**Description of the task**
Using the records below, write out only the lines from the line containing "61: (202, 195, 86.03)" up to and including the line containing "[00:01.802]", exactly, with no pictures.

Collected data entries
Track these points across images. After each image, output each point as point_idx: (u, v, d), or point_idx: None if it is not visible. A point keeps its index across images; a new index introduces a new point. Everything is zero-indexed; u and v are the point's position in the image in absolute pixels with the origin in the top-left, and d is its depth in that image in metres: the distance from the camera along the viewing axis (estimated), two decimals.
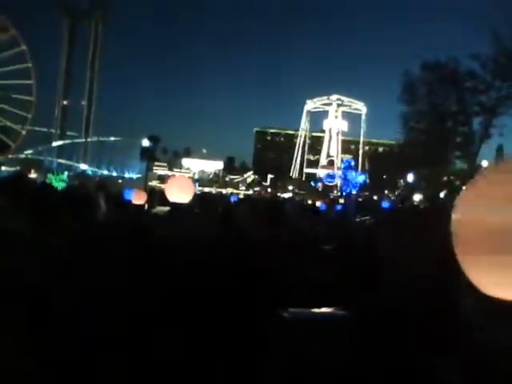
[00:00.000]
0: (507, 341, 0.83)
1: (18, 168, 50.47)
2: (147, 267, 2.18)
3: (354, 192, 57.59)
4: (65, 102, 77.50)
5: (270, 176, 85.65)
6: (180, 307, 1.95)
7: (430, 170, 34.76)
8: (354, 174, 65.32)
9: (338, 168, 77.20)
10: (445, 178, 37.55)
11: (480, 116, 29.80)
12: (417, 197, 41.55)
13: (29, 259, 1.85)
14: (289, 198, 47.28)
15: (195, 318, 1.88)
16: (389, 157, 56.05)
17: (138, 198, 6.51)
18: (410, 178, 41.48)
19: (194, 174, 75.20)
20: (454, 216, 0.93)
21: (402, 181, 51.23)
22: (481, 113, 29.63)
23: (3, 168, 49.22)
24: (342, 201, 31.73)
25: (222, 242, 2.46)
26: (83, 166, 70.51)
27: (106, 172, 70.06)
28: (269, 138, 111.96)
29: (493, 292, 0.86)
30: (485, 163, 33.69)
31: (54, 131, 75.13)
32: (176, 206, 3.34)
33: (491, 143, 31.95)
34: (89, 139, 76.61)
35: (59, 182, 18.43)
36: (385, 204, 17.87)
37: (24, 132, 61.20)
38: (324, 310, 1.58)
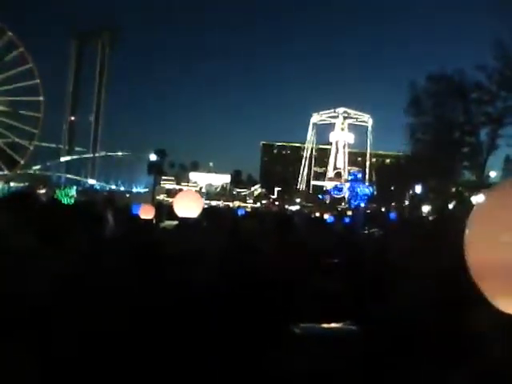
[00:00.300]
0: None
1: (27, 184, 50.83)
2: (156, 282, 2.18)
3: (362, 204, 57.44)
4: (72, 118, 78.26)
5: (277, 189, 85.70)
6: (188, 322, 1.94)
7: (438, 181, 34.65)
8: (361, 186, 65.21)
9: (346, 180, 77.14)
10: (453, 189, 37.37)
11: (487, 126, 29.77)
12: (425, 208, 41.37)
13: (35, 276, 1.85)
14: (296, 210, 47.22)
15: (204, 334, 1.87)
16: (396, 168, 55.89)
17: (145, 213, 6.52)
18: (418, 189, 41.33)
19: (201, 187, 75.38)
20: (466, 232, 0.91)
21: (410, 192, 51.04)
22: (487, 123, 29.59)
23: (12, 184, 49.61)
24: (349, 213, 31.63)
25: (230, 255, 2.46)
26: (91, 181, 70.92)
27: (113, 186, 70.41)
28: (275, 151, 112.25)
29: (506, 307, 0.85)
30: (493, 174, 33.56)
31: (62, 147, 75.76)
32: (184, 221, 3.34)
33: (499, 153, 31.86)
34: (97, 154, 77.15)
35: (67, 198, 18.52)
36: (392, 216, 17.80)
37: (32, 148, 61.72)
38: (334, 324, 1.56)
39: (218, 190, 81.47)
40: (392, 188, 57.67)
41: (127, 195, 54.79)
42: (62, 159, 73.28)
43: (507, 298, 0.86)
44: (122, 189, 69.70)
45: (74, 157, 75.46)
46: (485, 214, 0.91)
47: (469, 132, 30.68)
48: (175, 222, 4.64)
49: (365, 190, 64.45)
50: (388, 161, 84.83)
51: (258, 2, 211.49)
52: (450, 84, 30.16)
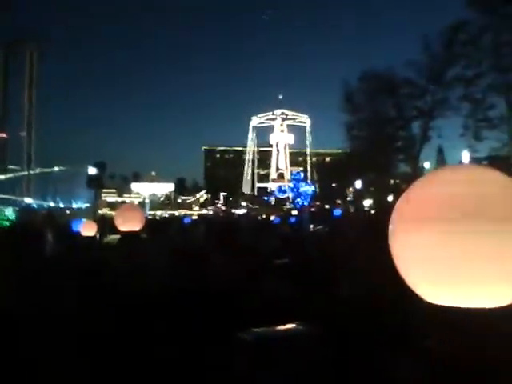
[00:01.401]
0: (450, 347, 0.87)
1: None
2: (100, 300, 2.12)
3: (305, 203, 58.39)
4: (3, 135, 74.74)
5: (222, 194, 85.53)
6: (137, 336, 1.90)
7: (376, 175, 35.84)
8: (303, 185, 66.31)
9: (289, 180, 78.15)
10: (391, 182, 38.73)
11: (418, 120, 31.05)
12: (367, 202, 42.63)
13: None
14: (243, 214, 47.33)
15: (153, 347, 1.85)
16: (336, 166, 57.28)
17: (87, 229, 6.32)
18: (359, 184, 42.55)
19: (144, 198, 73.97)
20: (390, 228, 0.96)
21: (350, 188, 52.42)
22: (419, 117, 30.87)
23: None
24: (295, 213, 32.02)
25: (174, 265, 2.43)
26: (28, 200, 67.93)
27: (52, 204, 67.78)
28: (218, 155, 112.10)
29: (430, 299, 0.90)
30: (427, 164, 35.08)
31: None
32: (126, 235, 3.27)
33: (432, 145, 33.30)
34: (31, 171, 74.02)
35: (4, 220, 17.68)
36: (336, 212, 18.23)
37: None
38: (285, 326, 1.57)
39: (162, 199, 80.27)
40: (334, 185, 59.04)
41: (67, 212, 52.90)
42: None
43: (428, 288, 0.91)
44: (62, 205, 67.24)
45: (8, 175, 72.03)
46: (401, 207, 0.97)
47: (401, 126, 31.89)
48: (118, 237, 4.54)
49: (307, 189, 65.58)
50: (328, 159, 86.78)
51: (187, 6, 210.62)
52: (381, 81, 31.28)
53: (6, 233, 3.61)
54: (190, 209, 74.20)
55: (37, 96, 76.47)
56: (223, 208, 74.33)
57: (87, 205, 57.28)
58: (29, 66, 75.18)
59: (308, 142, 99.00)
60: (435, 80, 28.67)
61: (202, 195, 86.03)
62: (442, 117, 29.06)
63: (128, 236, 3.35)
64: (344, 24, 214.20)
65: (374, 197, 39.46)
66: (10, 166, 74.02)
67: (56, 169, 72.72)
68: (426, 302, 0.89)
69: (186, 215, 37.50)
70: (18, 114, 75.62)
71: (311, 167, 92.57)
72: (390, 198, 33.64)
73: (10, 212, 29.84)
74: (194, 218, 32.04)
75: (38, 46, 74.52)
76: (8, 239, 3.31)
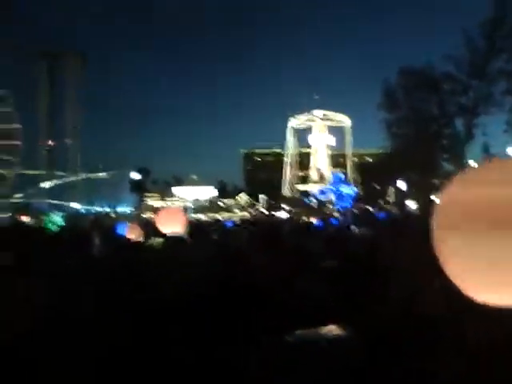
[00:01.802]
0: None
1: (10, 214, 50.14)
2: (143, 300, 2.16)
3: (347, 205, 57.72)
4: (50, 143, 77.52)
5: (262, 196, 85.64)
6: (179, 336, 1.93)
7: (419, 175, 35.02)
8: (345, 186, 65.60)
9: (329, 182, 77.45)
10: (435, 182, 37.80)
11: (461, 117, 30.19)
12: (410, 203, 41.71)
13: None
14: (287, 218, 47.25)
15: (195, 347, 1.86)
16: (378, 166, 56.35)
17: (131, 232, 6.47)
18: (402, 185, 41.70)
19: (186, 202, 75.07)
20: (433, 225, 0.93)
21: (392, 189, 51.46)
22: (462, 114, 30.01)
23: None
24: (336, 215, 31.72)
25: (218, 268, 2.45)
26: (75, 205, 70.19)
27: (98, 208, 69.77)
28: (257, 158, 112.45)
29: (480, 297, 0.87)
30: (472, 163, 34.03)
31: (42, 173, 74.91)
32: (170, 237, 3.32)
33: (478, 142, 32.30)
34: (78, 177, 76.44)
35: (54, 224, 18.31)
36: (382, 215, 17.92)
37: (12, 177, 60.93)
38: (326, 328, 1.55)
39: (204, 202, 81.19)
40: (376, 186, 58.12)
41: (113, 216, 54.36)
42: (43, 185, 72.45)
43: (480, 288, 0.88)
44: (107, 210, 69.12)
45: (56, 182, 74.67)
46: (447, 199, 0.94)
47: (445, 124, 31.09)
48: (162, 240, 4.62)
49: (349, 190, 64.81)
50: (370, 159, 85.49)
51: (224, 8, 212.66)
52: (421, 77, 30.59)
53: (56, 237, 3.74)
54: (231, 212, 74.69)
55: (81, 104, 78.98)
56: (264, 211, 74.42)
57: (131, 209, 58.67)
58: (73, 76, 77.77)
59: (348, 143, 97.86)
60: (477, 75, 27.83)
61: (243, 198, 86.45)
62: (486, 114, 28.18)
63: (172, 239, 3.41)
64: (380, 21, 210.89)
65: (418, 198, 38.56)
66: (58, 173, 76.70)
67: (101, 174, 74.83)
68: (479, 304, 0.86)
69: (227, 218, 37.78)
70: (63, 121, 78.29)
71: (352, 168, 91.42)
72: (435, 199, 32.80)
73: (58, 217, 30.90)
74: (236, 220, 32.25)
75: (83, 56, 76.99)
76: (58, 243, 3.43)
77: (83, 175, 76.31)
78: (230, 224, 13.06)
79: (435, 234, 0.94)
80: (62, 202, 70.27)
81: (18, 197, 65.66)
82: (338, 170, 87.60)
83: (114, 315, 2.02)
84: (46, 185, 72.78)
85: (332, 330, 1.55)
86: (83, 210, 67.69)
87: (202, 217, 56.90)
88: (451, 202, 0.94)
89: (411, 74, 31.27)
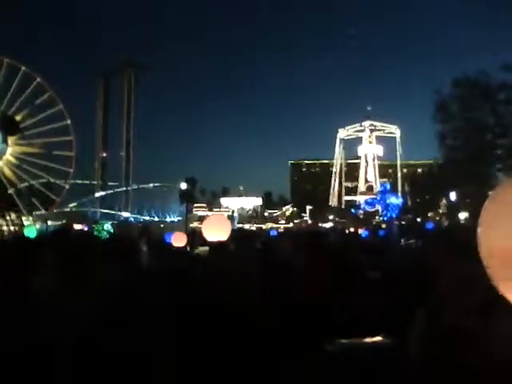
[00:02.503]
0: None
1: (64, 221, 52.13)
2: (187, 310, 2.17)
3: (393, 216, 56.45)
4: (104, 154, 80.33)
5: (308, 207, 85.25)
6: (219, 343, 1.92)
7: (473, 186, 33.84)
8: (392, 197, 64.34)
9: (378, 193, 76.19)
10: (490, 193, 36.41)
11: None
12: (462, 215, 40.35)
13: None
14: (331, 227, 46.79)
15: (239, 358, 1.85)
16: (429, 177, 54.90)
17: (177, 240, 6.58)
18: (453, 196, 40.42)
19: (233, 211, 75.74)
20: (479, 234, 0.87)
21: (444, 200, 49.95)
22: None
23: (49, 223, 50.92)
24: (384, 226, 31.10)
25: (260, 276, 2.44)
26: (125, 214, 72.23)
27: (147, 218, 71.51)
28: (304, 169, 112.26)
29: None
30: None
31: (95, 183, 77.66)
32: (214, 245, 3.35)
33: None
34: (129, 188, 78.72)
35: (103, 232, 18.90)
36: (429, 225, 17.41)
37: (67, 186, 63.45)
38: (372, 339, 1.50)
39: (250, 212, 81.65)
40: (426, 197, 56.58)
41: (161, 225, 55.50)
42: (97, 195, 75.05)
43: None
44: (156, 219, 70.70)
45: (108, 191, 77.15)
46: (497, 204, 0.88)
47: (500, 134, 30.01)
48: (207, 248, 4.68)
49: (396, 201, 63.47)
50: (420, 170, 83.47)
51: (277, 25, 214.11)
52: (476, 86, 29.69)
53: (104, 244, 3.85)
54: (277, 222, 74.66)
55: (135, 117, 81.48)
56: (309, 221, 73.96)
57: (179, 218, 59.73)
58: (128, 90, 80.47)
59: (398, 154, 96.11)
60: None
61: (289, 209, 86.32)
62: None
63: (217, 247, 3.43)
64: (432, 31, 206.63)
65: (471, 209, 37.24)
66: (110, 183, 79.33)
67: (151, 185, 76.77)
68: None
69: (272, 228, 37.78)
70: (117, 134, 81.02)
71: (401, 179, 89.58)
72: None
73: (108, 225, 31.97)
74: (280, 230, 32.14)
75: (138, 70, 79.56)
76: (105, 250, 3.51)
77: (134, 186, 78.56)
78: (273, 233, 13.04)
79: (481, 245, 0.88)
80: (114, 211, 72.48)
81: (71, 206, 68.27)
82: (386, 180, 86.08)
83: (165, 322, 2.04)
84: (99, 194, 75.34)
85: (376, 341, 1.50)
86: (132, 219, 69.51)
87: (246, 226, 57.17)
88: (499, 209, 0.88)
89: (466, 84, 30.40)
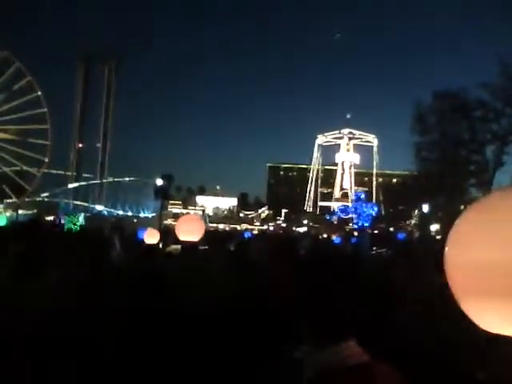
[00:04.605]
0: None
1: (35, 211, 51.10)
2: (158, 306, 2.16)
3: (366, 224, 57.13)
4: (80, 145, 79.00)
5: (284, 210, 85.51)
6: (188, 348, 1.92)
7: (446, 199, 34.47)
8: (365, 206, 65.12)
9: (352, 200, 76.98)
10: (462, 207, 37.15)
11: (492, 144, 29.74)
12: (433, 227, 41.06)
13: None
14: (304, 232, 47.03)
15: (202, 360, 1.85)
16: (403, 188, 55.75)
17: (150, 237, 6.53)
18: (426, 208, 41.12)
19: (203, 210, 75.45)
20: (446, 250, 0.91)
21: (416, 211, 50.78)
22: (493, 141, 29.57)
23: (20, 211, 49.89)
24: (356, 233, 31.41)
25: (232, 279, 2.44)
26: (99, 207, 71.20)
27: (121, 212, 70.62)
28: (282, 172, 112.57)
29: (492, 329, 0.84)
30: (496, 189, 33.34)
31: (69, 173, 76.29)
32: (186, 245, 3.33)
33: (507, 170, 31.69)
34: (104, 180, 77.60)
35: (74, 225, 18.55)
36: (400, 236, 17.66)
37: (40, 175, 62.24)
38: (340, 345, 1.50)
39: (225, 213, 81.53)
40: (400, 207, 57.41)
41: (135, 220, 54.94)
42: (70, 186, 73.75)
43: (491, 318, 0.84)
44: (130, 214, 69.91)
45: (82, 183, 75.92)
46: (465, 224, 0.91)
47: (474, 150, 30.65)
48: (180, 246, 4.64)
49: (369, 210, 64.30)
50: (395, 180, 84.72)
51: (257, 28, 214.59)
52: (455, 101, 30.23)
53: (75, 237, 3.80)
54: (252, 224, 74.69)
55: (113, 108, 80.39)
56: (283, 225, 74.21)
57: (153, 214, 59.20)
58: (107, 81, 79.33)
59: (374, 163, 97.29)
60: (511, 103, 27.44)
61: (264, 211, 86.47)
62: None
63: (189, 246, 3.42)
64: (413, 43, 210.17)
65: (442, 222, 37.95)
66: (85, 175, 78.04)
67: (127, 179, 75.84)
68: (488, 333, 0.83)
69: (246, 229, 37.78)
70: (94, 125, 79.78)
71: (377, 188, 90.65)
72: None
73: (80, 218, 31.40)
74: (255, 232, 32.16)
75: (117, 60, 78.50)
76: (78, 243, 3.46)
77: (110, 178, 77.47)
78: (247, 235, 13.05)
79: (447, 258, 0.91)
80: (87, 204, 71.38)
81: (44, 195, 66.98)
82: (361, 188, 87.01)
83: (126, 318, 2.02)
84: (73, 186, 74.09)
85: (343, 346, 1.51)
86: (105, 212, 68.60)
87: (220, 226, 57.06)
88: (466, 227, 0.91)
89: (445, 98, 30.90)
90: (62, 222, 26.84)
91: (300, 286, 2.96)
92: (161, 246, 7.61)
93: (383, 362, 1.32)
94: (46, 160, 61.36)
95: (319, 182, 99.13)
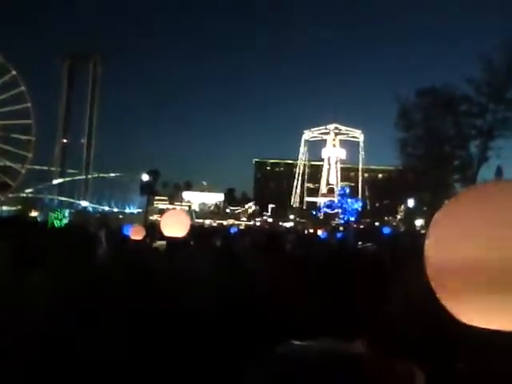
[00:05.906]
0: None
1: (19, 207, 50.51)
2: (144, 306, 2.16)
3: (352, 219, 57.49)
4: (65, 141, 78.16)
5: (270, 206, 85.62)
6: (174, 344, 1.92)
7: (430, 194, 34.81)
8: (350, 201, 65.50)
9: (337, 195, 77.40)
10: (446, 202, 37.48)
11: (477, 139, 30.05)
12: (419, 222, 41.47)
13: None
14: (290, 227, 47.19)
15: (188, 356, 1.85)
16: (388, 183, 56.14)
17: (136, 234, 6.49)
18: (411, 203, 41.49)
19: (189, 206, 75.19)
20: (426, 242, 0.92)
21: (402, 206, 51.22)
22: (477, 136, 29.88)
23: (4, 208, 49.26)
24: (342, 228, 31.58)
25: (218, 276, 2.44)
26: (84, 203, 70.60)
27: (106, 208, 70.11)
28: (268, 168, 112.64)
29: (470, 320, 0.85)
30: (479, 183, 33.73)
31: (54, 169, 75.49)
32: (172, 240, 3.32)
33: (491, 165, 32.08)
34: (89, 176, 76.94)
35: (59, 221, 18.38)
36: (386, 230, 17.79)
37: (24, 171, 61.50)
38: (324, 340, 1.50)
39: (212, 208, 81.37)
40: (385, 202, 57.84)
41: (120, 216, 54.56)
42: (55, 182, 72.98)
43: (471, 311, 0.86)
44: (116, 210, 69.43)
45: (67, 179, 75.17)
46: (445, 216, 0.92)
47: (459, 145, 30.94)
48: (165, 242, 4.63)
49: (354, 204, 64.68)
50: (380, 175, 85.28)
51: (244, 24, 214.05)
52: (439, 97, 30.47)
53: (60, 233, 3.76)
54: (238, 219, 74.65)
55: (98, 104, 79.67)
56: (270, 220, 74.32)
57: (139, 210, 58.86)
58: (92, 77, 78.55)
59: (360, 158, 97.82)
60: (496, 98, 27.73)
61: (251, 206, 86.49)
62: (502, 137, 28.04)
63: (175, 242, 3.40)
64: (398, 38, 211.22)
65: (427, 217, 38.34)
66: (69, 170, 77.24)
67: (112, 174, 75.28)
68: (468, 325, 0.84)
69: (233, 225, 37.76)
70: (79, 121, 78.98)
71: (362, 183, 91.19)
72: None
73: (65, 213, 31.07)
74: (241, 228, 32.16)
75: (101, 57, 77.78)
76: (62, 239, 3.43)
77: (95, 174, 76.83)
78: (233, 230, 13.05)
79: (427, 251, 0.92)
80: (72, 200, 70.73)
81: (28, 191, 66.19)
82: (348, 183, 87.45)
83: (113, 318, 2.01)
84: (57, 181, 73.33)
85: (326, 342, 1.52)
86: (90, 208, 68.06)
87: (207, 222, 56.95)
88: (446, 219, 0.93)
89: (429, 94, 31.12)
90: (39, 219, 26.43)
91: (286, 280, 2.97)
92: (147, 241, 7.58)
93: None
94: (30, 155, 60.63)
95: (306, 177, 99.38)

--

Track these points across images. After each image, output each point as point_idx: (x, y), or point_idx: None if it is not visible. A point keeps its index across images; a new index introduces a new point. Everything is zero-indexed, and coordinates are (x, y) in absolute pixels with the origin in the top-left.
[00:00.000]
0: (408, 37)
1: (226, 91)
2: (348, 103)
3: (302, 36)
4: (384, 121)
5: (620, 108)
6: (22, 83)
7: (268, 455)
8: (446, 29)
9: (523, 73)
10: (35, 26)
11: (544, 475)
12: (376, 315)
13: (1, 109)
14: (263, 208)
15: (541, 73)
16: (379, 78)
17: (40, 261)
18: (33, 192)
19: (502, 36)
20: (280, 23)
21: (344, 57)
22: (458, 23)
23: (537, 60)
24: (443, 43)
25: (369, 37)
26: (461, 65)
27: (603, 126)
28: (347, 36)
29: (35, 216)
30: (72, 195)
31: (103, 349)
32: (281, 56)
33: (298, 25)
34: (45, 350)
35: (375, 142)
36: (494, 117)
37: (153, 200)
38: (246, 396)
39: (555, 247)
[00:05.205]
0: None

==

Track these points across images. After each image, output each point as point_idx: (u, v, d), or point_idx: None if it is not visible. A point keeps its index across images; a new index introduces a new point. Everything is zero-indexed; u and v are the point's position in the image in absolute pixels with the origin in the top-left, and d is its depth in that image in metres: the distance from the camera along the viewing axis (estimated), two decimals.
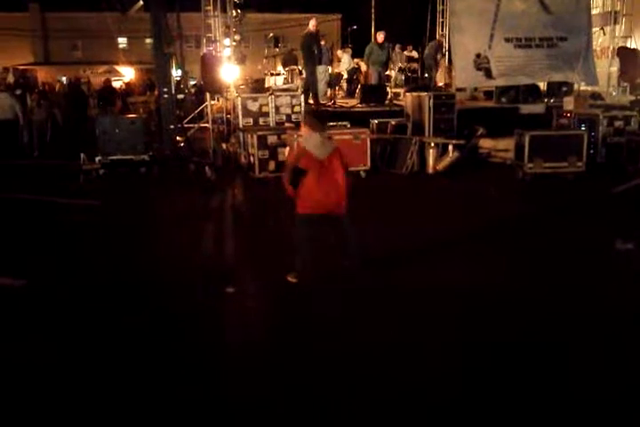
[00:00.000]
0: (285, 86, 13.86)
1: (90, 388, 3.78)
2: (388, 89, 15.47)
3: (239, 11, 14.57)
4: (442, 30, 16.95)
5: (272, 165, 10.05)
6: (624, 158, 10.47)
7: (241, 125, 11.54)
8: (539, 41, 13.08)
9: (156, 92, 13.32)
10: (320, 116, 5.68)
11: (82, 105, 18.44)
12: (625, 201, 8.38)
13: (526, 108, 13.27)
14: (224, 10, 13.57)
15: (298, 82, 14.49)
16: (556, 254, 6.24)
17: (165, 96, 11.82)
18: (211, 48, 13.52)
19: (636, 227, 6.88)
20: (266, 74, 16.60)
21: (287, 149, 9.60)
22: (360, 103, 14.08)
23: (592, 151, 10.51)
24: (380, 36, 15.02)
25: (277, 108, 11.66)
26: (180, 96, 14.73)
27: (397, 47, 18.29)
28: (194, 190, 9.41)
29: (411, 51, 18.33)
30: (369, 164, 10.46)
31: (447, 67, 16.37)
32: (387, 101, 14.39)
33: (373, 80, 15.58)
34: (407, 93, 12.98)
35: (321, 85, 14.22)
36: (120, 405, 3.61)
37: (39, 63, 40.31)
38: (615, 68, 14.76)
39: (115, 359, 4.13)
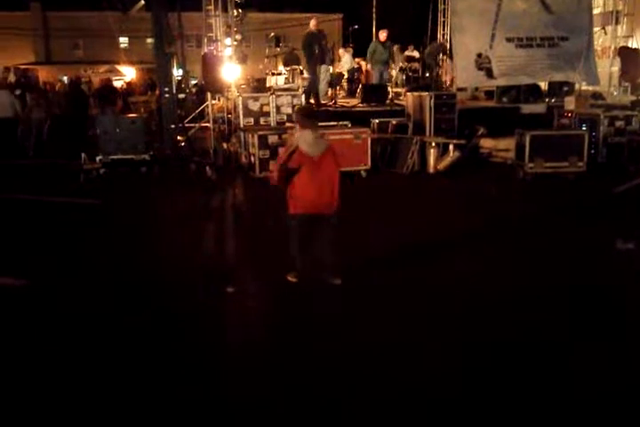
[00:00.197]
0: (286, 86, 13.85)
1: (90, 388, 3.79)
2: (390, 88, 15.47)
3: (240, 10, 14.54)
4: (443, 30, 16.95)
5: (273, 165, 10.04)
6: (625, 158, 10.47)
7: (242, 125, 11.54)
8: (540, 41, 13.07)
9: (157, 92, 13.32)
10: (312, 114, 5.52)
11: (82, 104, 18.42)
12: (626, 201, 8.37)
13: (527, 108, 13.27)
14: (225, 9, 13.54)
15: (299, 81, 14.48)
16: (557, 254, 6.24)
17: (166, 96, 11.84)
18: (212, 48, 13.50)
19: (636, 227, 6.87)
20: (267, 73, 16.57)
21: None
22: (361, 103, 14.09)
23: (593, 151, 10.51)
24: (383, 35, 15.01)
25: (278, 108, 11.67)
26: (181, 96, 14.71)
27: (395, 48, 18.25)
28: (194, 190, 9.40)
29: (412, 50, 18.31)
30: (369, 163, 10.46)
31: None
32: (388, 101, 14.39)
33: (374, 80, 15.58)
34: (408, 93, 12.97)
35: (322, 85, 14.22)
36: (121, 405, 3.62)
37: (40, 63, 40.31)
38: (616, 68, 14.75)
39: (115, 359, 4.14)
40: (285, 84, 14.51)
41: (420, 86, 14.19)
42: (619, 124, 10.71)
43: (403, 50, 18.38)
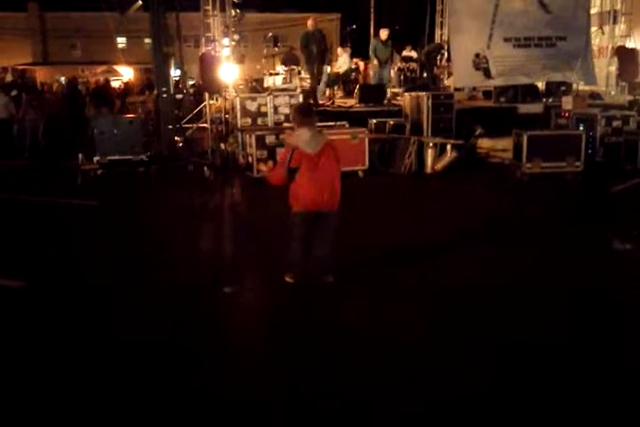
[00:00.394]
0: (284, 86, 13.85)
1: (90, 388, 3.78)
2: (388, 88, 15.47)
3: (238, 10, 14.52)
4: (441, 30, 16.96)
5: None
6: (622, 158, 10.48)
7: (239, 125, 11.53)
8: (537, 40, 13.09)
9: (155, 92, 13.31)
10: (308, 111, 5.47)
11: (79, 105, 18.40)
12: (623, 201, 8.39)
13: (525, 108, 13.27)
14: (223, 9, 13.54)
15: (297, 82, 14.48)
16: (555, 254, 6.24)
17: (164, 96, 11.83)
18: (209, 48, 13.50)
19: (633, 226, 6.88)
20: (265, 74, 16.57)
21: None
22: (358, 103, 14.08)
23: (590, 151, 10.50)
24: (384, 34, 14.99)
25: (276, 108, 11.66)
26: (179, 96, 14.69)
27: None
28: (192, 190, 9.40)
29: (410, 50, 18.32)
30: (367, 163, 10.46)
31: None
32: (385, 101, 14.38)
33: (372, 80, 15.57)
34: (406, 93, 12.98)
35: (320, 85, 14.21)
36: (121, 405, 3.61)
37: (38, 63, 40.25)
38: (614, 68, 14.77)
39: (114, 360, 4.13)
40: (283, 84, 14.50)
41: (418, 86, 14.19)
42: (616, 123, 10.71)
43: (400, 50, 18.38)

**Output of the exercise**
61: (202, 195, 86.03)
62: (442, 117, 29.06)
63: (128, 236, 3.35)
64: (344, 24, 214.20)
65: (374, 197, 39.46)
66: (10, 166, 74.02)
67: (56, 169, 72.72)
68: (426, 302, 0.89)
69: (186, 215, 37.50)
70: (18, 114, 75.62)
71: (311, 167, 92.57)
72: (390, 198, 33.64)
73: (10, 212, 29.84)
74: (194, 218, 32.04)
75: (38, 46, 74.52)
76: (8, 239, 3.31)
[00:01.802]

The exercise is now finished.